In his marvelous book Incognito: The Secret Lives of the Brain, David Eagleman two related learning models. The first involves the determination of the sex of day-old chickens.
It was based on very subtle visual cues, but the professional [chicken] sexers could not report what those cues were. Instead, they would look at the chick’s rear (where the vent is) and simply seem to know the correct bin to throw it in.
And this is how the professionals taught the student sexers. The master would stand over the apprentice and watch. The students would pick up a chick, examine its rear, and toss it into one bin or the other. The master would give feedback: yes or no. After weeks on end of this activity, the student’s brain was trained up to masterful–albeit unconscious–levels.
Meanwhile, a similar story was unfolding oceans away. During World War II, under constant threat bombings, the British had great need to distinguish incoming aircraft quickly and accurately. Which aircraft were British planes coming home and which were German planes coming to bomb?

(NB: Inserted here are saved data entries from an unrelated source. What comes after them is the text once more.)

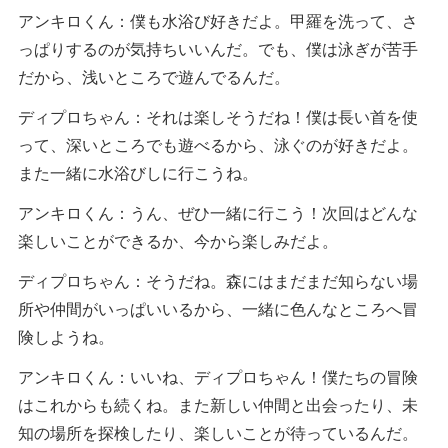
アンキロくん：僕も水浴び好きだよ。甲羅を洗って、さ
っぱりするのが気持ちいいんだ。でも、僕は泳ぎが苦手
だから、浅いところで遊んでるんだ。
ディプロちゃん：それは楽しそうだね！僕は長い首を使
って、深いところでも遊べるから、泳ぐのが好きだよ。
また一緒に水浴びしに行こうね。
アンキロくん：うん、ぜひ一緒に行こう！次回はどんな
楽しいことができるか、今から楽しみだよ。
ディプロちゃん：そうだね。森にはまだまだ知らない場
所や仲間がいっぱいいるから、一緒に色んなところへ冒
険しようね。
アンキロくん：いいね、ディプロちゃん！僕たちの冒険
はこれからも続くね。また新しい仲間と出会ったり、未
知の場所を探検したり、楽しいことが待っているんだ。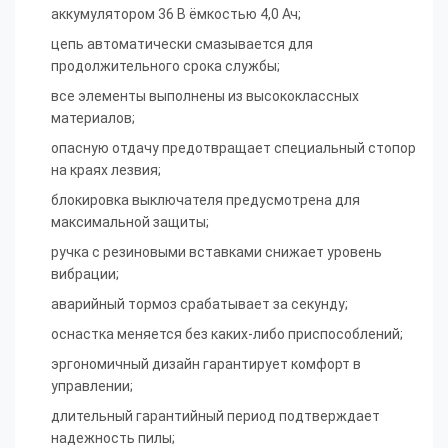
аккумулятором 36 В ёмкостью 4,0 Ач;
цепь автоматически смазывается для
продолжительного срока службы;
все элементы выполнены из высококлассных
материалов;
опасную отдачу предотвращает специальный стопор
на краях лезвия;
блокировка выключателя предусмотрена для
максимальной защиты;
ручка с резиновыми вставками снижает уровень
вибрации;
аварийный тормоз срабатывает за секунду;
оснастка меняется без каких-либо приспособлений;
эргономичный дизайн гарантирует комфорт в
управлении;
длительный гарантийный период подтверждает
надежность пилы;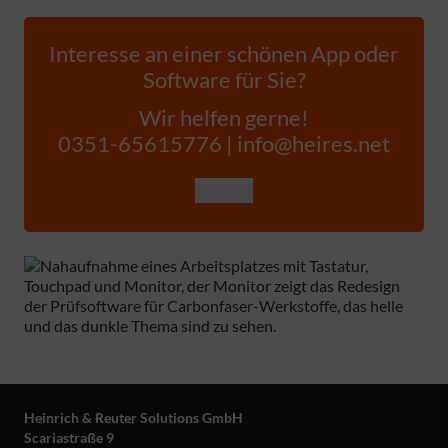
Interesse an einer schönen App oder
Software für Sie?
Wir helfen gerne!
0351-65615776 | info@heires.net
Heinrich & Reuter Solutions GmbH
Scariastraße 9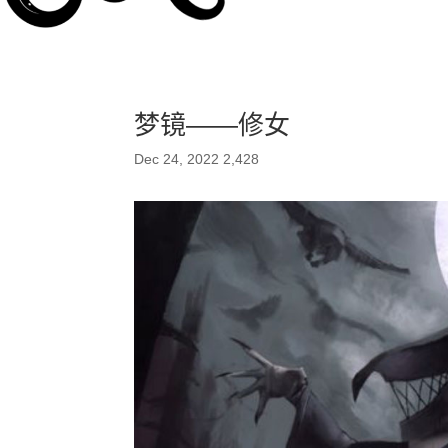
梦镜——修女
Dec 24, 2022
2,428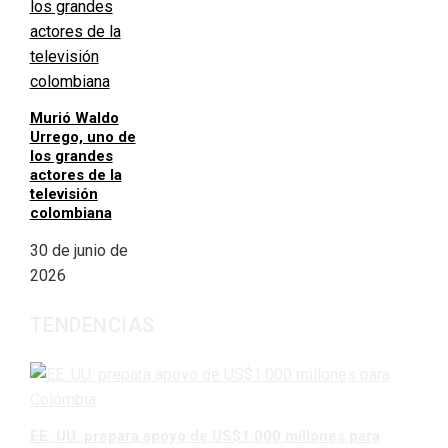
Murió Waldo
Urrego, uno de
los grandes
actores de la
televisión
colombiana
30 de junio de
2026
TENDENCIAS
EE. UU. prepara apoyo de US$1.000 millones para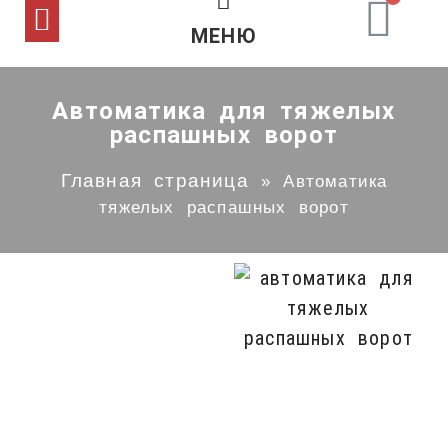
МОНТАЖ ВОРОТ
МЕНЮ
Автоматика для тяжелых
распашных ворот
Главная страница
»
Автоматика
тяжелых распашных ворот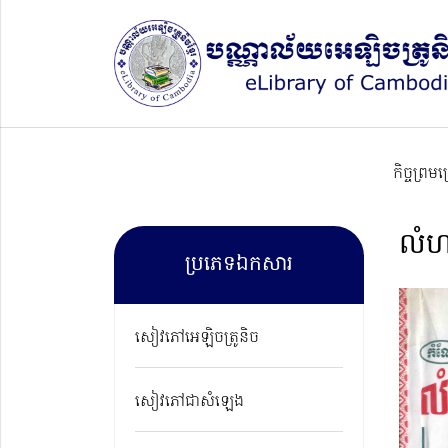
កិច្ចព្រម
លំហ
ប្រភេទឯកសារ
សៀវភៅអេឡិចត្រូនិច
សៀវភៅជាសំឡេង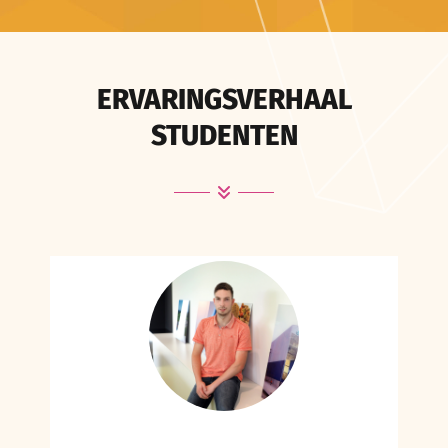
ERVARINGSVERHAAL
STUDENTEN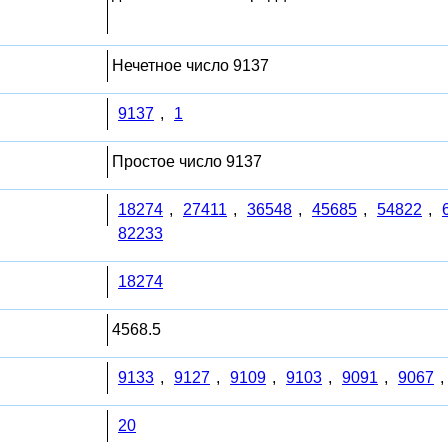
Нечетное число 9137
9137
,
1
Простое число 9137
18274
,
27411
,
36548
,
45685
,
54822
,
82233
18274
4568.5
9133
,
9127
,
9109
,
9103
,
9091
,
9067
,
20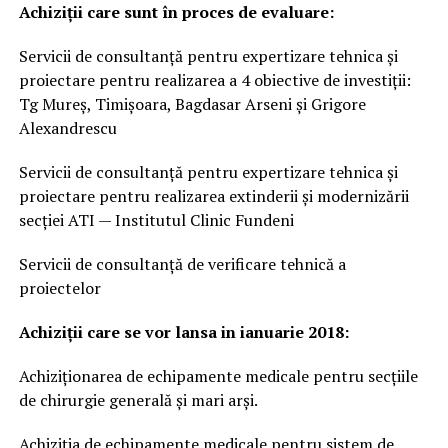
Achiziții care sunt în proces de evaluare:
Servicii de consultanță pentru expertizare tehnica și
proiectare pentru realizarea a 4 obiective de investiții:
Tg Mureș, Timișoara, Bagdasar Arseni și Grigore
Alexandrescu
Servicii de consultanță pentru expertizare tehnica și
proiectare pentru realizarea extinderii și modernizării
secției ATI — Institutul Clinic Fundeni
Servicii de consultanță de verificare tehnică a
proiectelor
Achiziții care se vor lansa in ianuarie 2018:
Achiziționarea de echipamente medicale pentru secțiile
de chirurgie generală și mari arși.
Achiziția de echipamente medicale pentru sistem de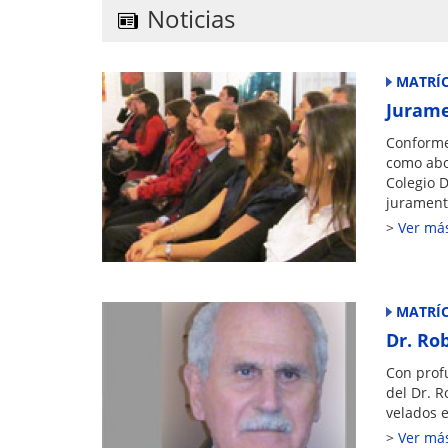
A
dI
b
Noticias
p
n
o
p
o
MATRÍ
k
Jurame
Conforme 
como abo
Colegio D
juramento
Ver má
MATRÍ
Dr. Ro
Con profu
del Dr. R
velados e
Ver má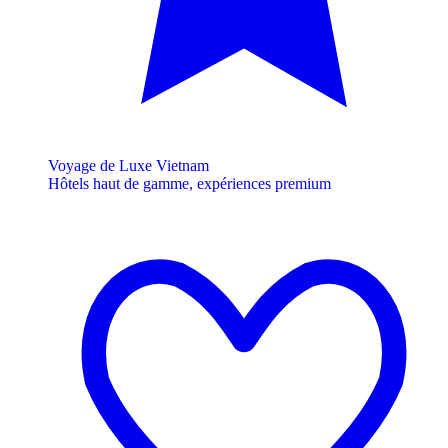
Voyage de Luxe Vietnam
Hôtels haut de gamme, expériences premium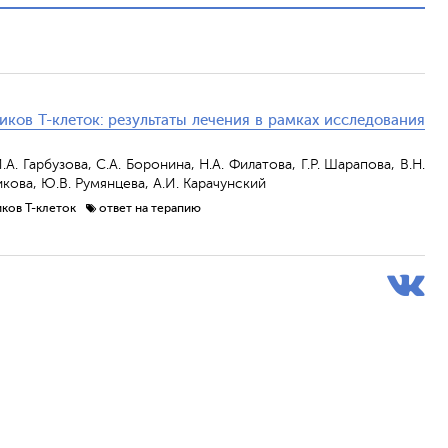
ов Т-клеток: результаты лечения в рамках исследования
А. Гарбузова, С.А. Боронина, Н.А. Филатова, Г.Р. Шарапова, В.Н.
икова, Ю.В. Румянцева, А.И. Карачунский
ков Т-клеток
ответ на терапию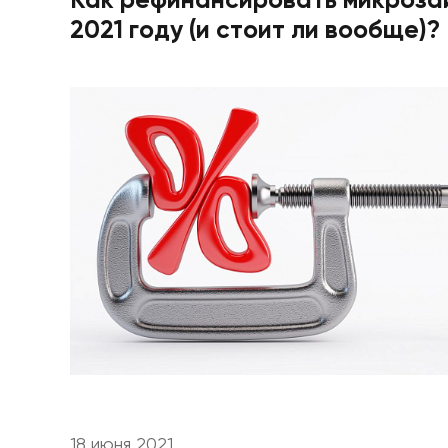
Как рефинансировать микроза
2021 году (и стоит ли вообще)?
18 июня 2021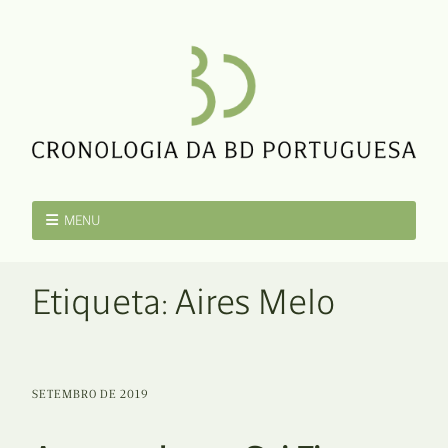
MENU
Etiqueta:
Aires Melo
SETEMBRO DE 2019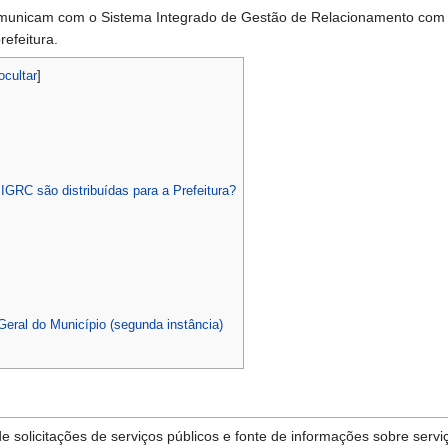
omunicam com o Sistema Integrado de Gestão de Relacionamento com 
refeitura.
ocultar
]
IGRC são distribuídas para a Prefeitura?
eral do Município (segunda instância)
e solicitações de serviços públicos e fonte de informações sobre serv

Several airplane enthusiasts had proved to be excellent “spotters,” so the military eagerly employed their services. […]
With a little ingenuity, the British finally figured out how to successfully train new spotters: by trial-and-error feedback. A novice would hazard a guess and the expert would say yes or no. Eventually the novices became, like their mentors, vessels of the mysterious, ineffable expertise.
Incognito (Eagleman), page 58
There is a lot to be said for rethinking the conscious approach to learning that defines the way we teach. I especially think ear training would benefit from this approach. Imagine hearing a chord and being asked, major or minor? Within a few hundred repetitions, I think most people would be able to differentiate and move on, confidently recognizing those triads. Build specific skills in series.
Play a chord progression, stop on a chord and ask, IV or V?
7(9) chord or 7(flat 9)?
Gershwin and Gershwin or Rodgers and Hart?
We are asked so often to learn this kind of musical knowledge intellectually – think it through, learn the properties, recognize it on paper. But we’d probably be better off if we built them unconsciously, using our brain’s remarkable ability to learn.
(This is also the secret to my sons’ mastery of Demon levels in the video game Geometry Dash – blind repetition encodes the knowledge they need to complete a level apparently without conscious effort.)